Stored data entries
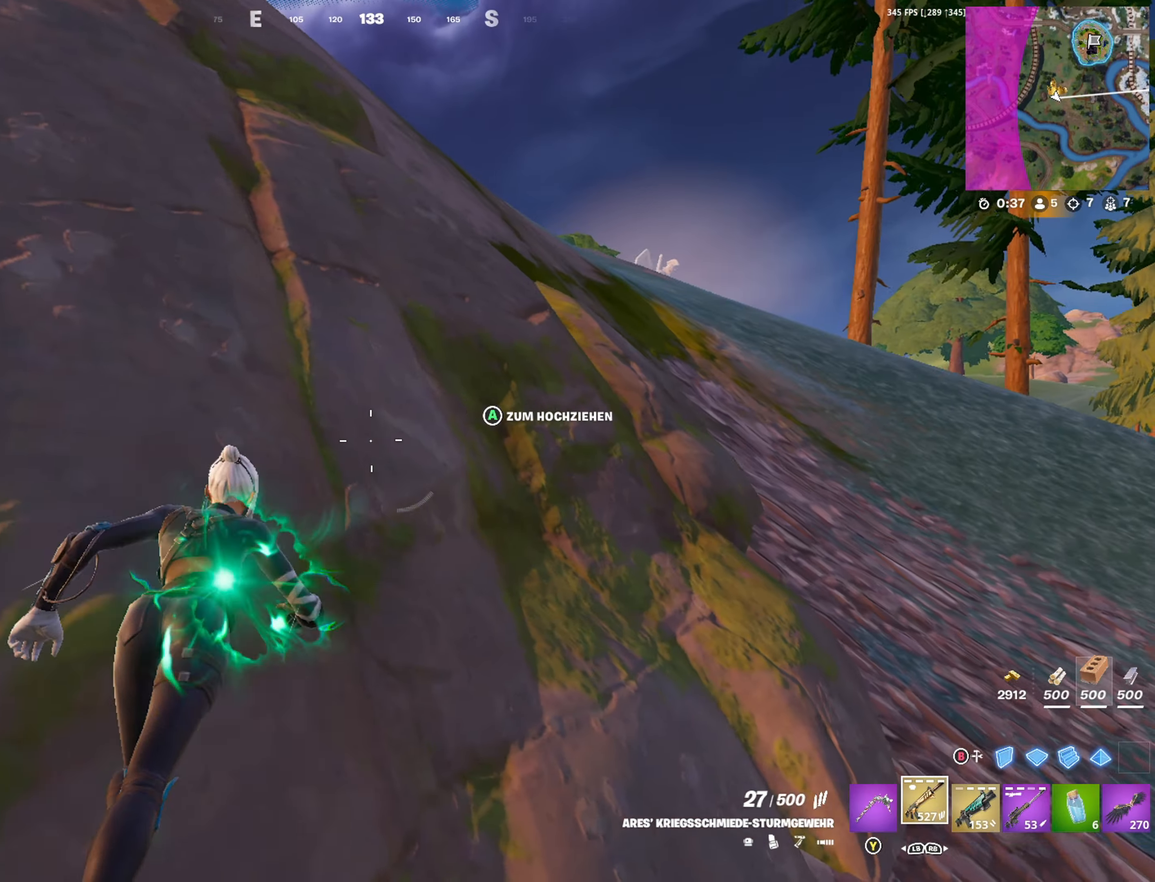
{"buttons": ["A"], "left_stick": "up-right", "right_stick": "center", "events": [[450, "A", "down"]]}
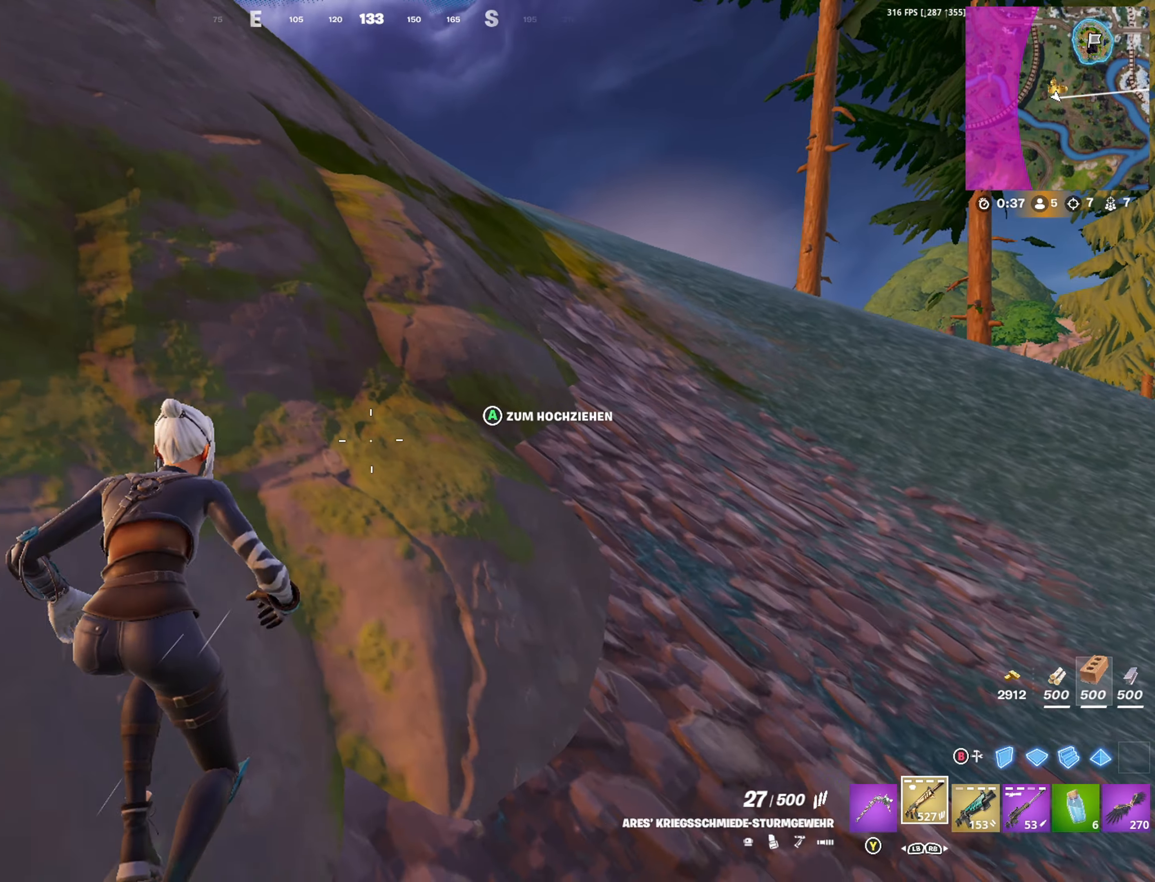
{"buttons": [], "left_stick": "up-right", "right_stick": "center", "events": [[33, "A", "up"], [33, "left_stick", "up"], [200, "R3", "down"], [316, "R3", "up"], [400, "left_stick", "up-right"]]}
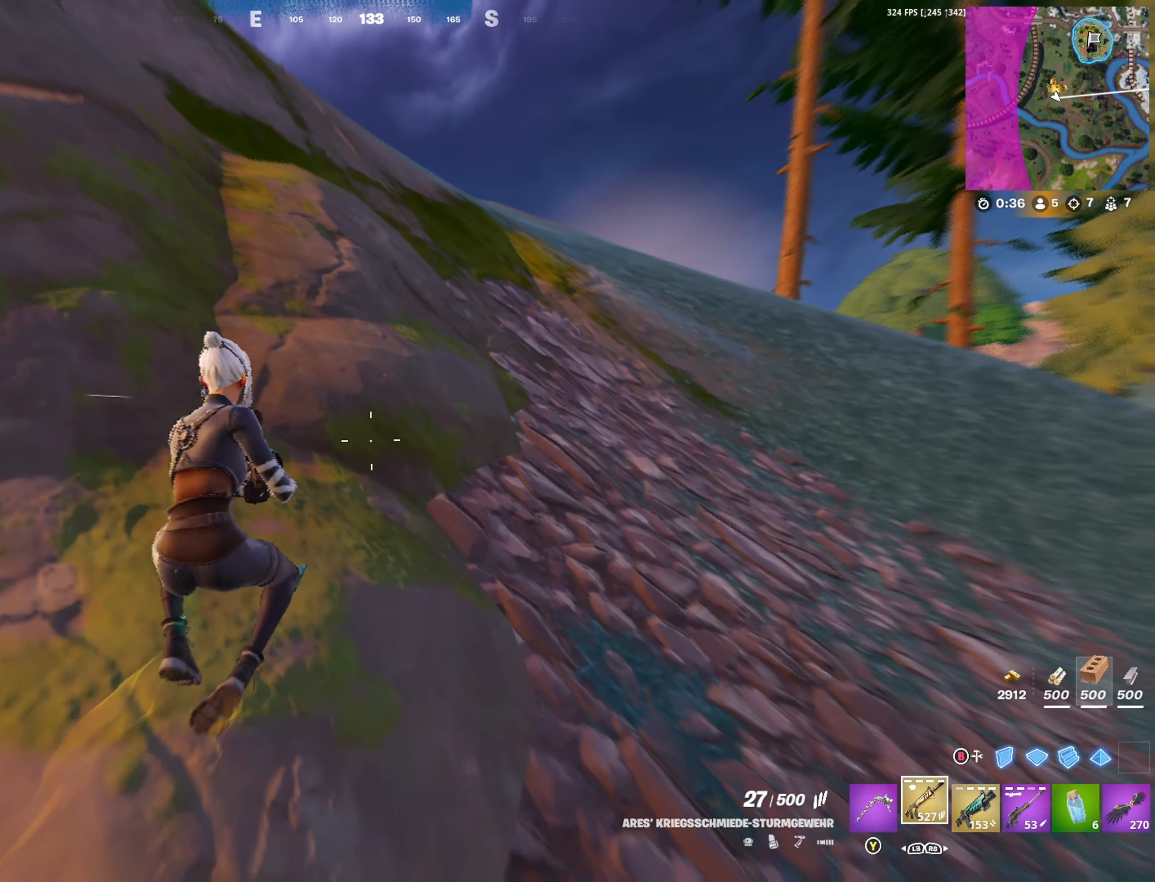
{"buttons": ["X"], "left_stick": "center", "right_stick": "center", "events": [[233, "A", "down"], [316, "A", "up"], [383, "left_stick", "center"], [416, "X", "down"]]}
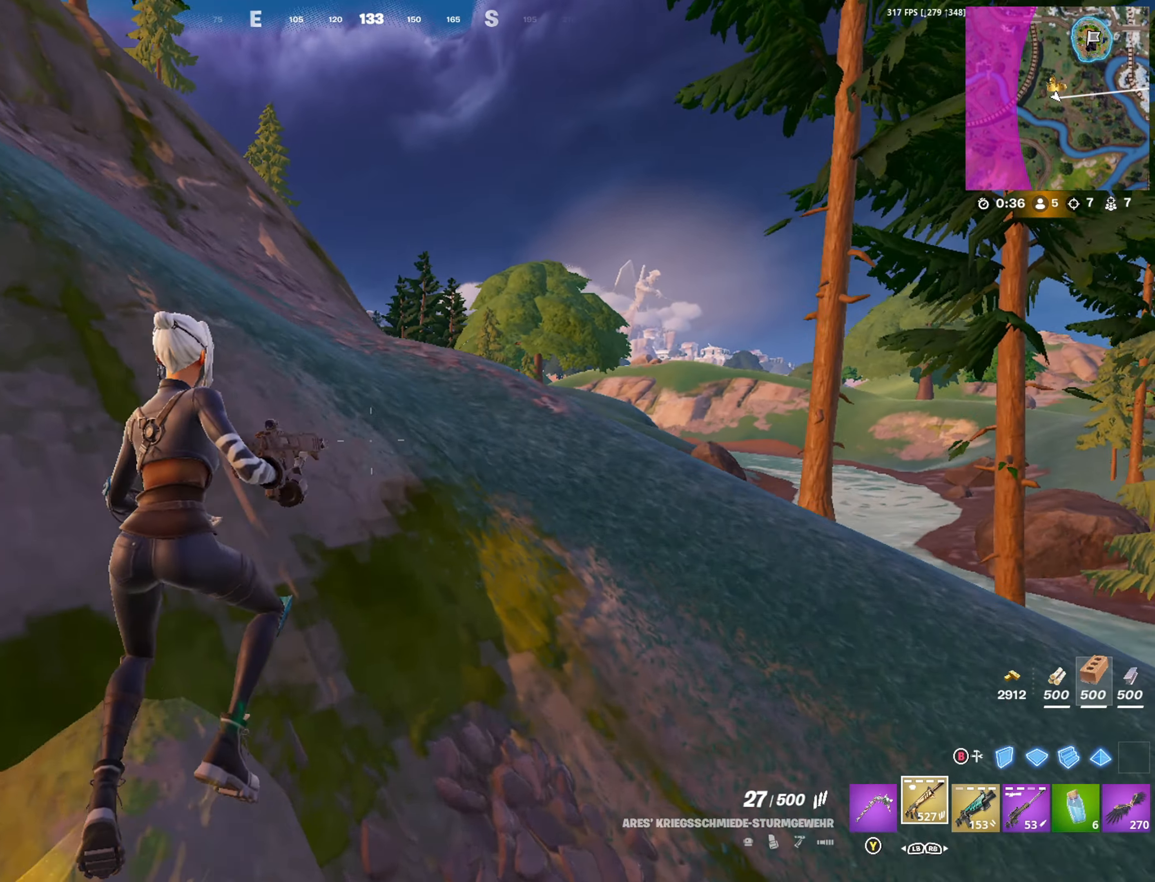
{"buttons": [], "left_stick": "up", "right_stick": "center", "events": [[16, "X", "up"], [50, "left_stick", "up"], [83, "X", "down"], [166, "X", "up"]]}
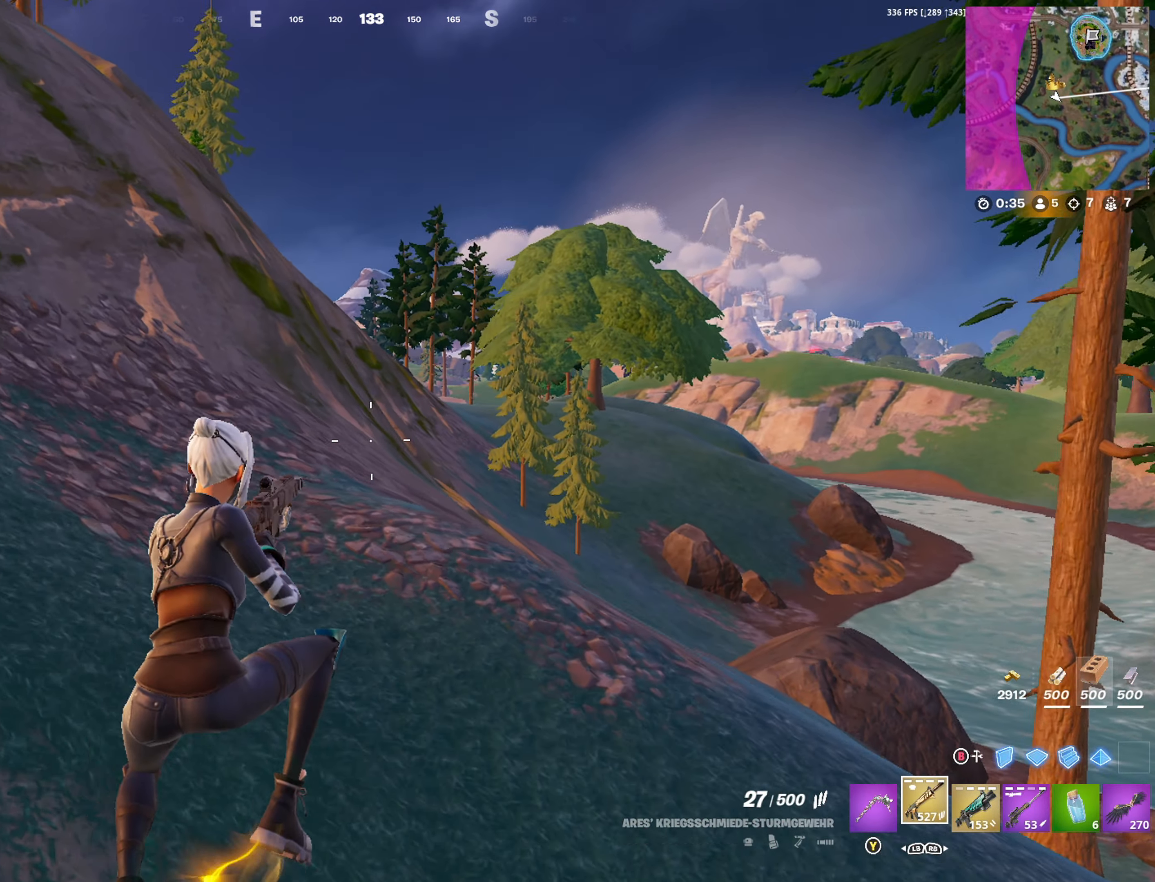
{"buttons": [], "left_stick": "up", "right_stick": "center", "events": [[350, "X", "down"], [416, "X", "up"]]}
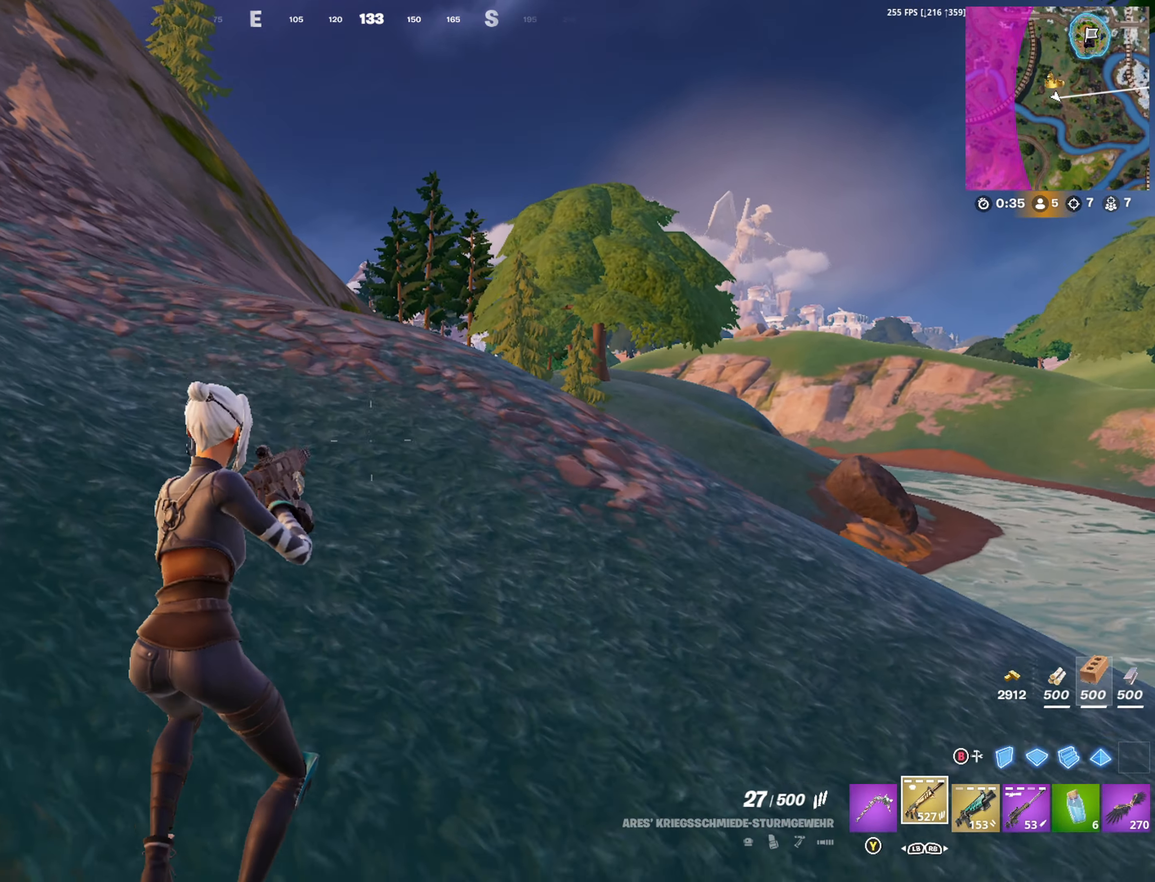
{"buttons": [], "left_stick": "up", "right_stick": "center", "events": [[283, "A", "down"], [350, "A", "up"]]}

**What to produce:**
Retype every entry word for word, but do not carry over the pictures.

**Answer for this exercise:**
{"buttons": ["A"], "left_stick": "up-right", "right_stick": "center", "events": [[450, "A", "down"]]}
{"buttons": [], "left_stick": "up-right", "right_stick": "center", "events": [[33, "A", "up"], [33, "left_stick", "up"], [200, "R3", "down"], [316, "R3", "up"], [400, "left_stick", "up-right"]]}
{"buttons": ["X"], "left_stick": "center", "right_stick": "center", "events": [[233, "A", "down"], [316, "A", "up"], [383, "left_stick", "center"], [416, "X", "down"]]}
{"buttons": [], "left_stick": "up", "right_stick": "center", "events": [[16, "X", "up"], [50, "left_stick", "up"], [83, "X", "down"], [166, "X", "up"]]}
{"buttons": [], "left_stick": "up", "right_stick": "center", "events": [[350, "X", "down"], [416, "X", "up"]]}
{"buttons": [], "left_stick": "up", "right_stick": "center", "events": [[283, "A", "down"], [350, "A", "up"]]}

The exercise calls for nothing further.